Find Words

Solution

Let $n$ be length of str and $m$ length of dict. There are two pointers, i in str and j in dict.

Brute force solution is to compare 2 pointers until i gets to end of str. This is not time efficient especially when str is long. So we need to preprocess w/ data structures such as matrix or hashmap.

Matrix

Go from back to front, nextpos[i][j] is the next position of char j after str[i]. If str[i]==j, then nextpos[i][j] = i.

Complexity

time: $O(\max(n, m))$
space: $O(n)$

def findWords(self, str, dict):
    if not str or not dict:
        return []
    n, res = len(str), []
    nextpos = [[n for _ in range(26)] for _ in range(n+1)]
    # preprocessing
    for i in reversed(range(n)):
        for j in range(26):
            nextpos[i][j] = nextpos[i+1][j]
            if ord(str[i]) - ord('a') == j:
                nextpos[i][j] = i
    # `nextpos` can also be dict
    # nextpos = {}
    # for i in range(n):
    #     nextpos.setdefault(str[i], []).append(i)
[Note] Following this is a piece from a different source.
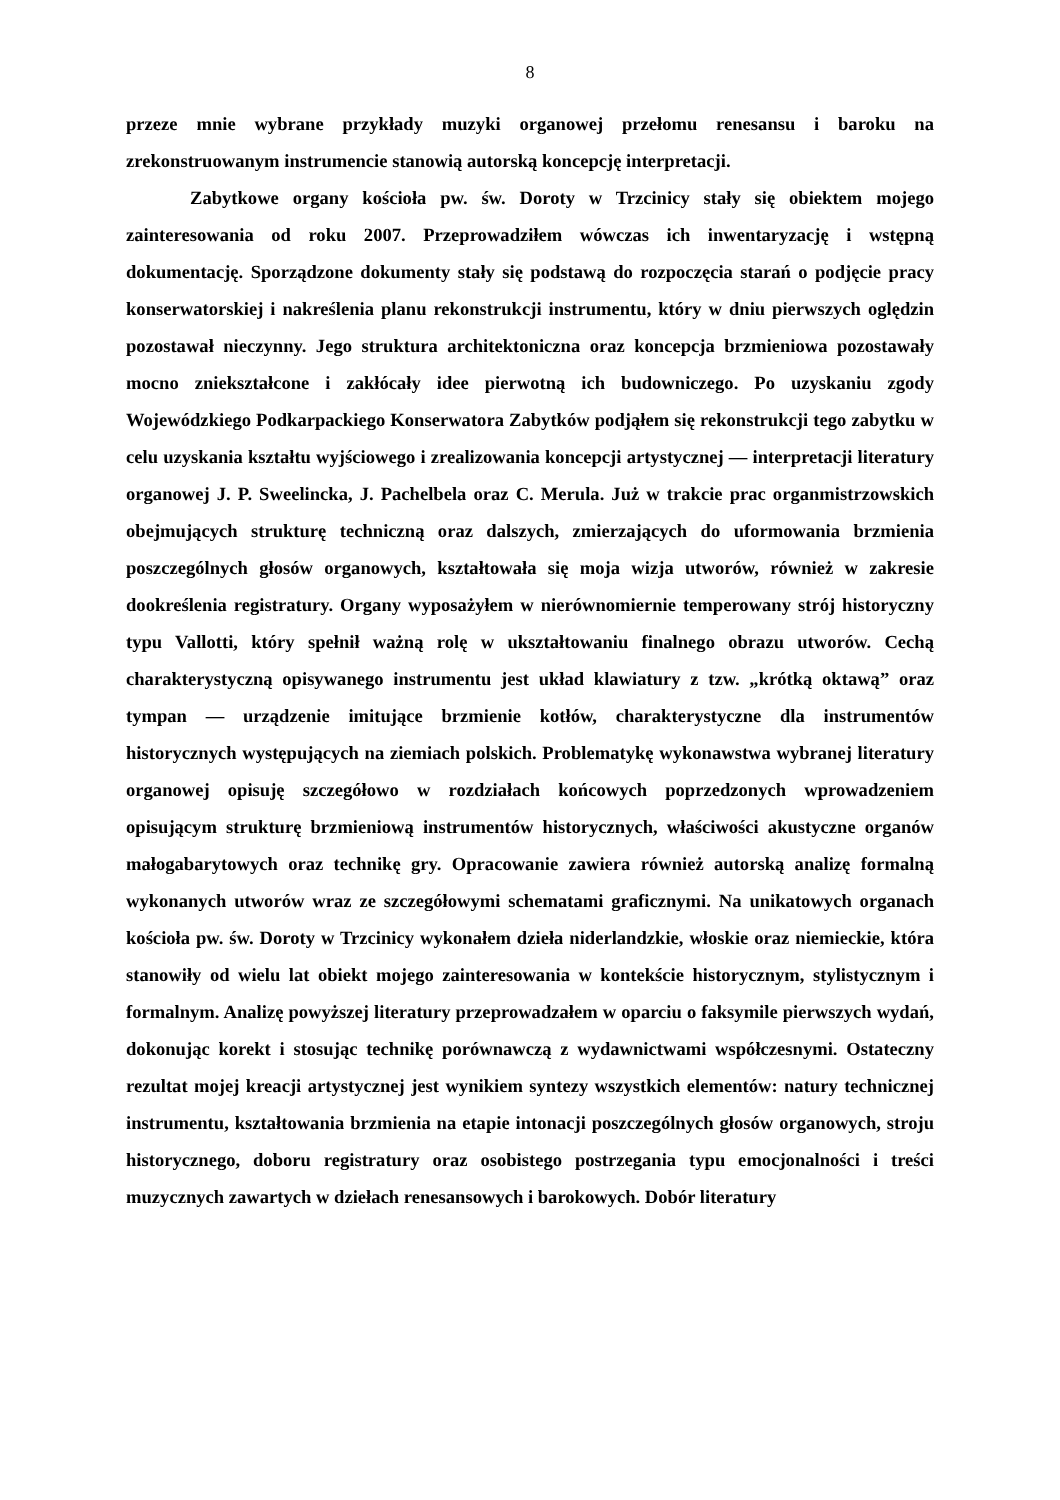8
przeze mnie wybrane przykłady muzyki organowej przełomu renesansu i baroku na zrekonstruowanym instrumencie stanowią autorską koncepcję interpretacji.
Zabytkowe organy kościoła pw. św. Doroty w Trzcinicy stały się obiektem mojego zainteresowania od roku 2007. Przeprowadziłem wówczas ich inwentaryzację i wstępną dokumentację. Sporządzone dokumenty stały się podstawą do rozpoczęcia starań o podjęcie pracy konserwatorskiej i nakreślenia planu rekonstrukcji instrumentu, który w dniu pierwszych oględzin pozostawał nieczynny. Jego struktura architektoniczna oraz koncepcja brzmieniowa pozostawały mocno zniekształcone i zakłócały idee pierwotną ich budowniczego. Po uzyskaniu zgody Wojewódzkiego Podkarpackiego Konserwatora Zabytków podjąłem się rekonstrukcji tego zabytku w celu uzyskania kształtu wyjściowego i zrealizowania koncepcji artystycznej — interpretacji literatury organowej J. P. Sweelincka, J. Pachelbela oraz C. Merula. Już w trakcie prac organmistrzowskich obejmujących strukturę techniczną oraz dalszych, zmierzających do uformowania brzmienia poszczególnych głosów organowych, kształtowała się moja wizja utworów, również w zakresie dookreślenia registratury. Organy wyposażyłem w nierównomiernie temperowany strój historyczny typu Vallotti, który spełnił ważną rolę w ukształtowaniu finalnego obrazu utworów. Cechą charakterystyczną opisywanego instrumentu jest układ klawiatury z tzw. „krótką oktawą” oraz tympan — urządzenie imitujące brzmienie kotłów, charakterystyczne dla instrumentów historycznych występujących na ziemiach polskich. Problematykę wykonawstwa wybranej literatury organowej opisuję szczegółowo w rozdziałach końcowych poprzedzonych wprowadzeniem opisującym strukturę brzmieniową instrumentów historycznych, właściwości akustyczne organów małogabarytowych oraz technikę gry. Opracowanie zawiera również autorską analizę formalną wykonanych utworów wraz ze szczegółowymi schematami graficznymi. Na unikatowych organach kościoła pw. św. Doroty w Trzcinicy wykonałem dzieła niderlandzkie, włoskie oraz niemieckie, która stanowiły od wielu lat obiekt mojego zainteresowania w kontekście historycznym, stylistycznym i formalnym. Analizę powyższej literatury przeprowadzałem w oparciu o faksymile pierwszych wydań, dokonując korekt i stosując technikę porównawczą z wydawnictwami współczesnymi. Ostateczny rezultat mojej kreacji artystycznej jest wynikiem syntezy wszystkich elementów: natury technicznej instrumentu, kształtowania brzmienia na etapie intonacji poszczególnych głosów organowych, stroju historycznego, doboru registratury oraz osobistego postrzegania typu emocjonalności i treści muzycznych zawartych w dziełach renesansowych i barokowych. Dobór literatury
    # 2 pointers comparision
    for word in dict:
        # i points in str, j points in dict
        i, j, m = 0, 0, len(word)
        while i < n and j < m:
            i = nextpos[i][ord(word[j]) - ord('a')]
            if i == n: # word not found in str
                break
            i += 1
            j += 1
        if j == m:
            res.append(word)
    return res

Finite Automaton

index records the matched position of words in dict. Search across str, if index[j] is at least as long as length of current word, then word is already matched. Else if char str[i] is equal to next char of word j, increment index[j] by 1.

Note that we can't just append word to res as soon as index[j] >= len(dict[j]), as the problem requires res to be in dictionary order.

Complexity

time: $O(nm)$
space: $O(n)$

def findWords(self, str, dict):
    n = len(dict)
    index = [0 for _ in range(n)]
    for i in range(len(str)):
        for j in range(n):
            # finished matching already
            if index[j] >= len(dict[j]):
                continue
            # if index[j]-th char in j-th word in `dict` matches w/ `str[i]`
            # then move index[j] to the right by 1
            if dict[j][index[j]] == str[i]:
                index[j] += 1
    res = []
    for j in range(n):
        if index[j] >= len(dict[j]):
            res.append(dict[j])
    return res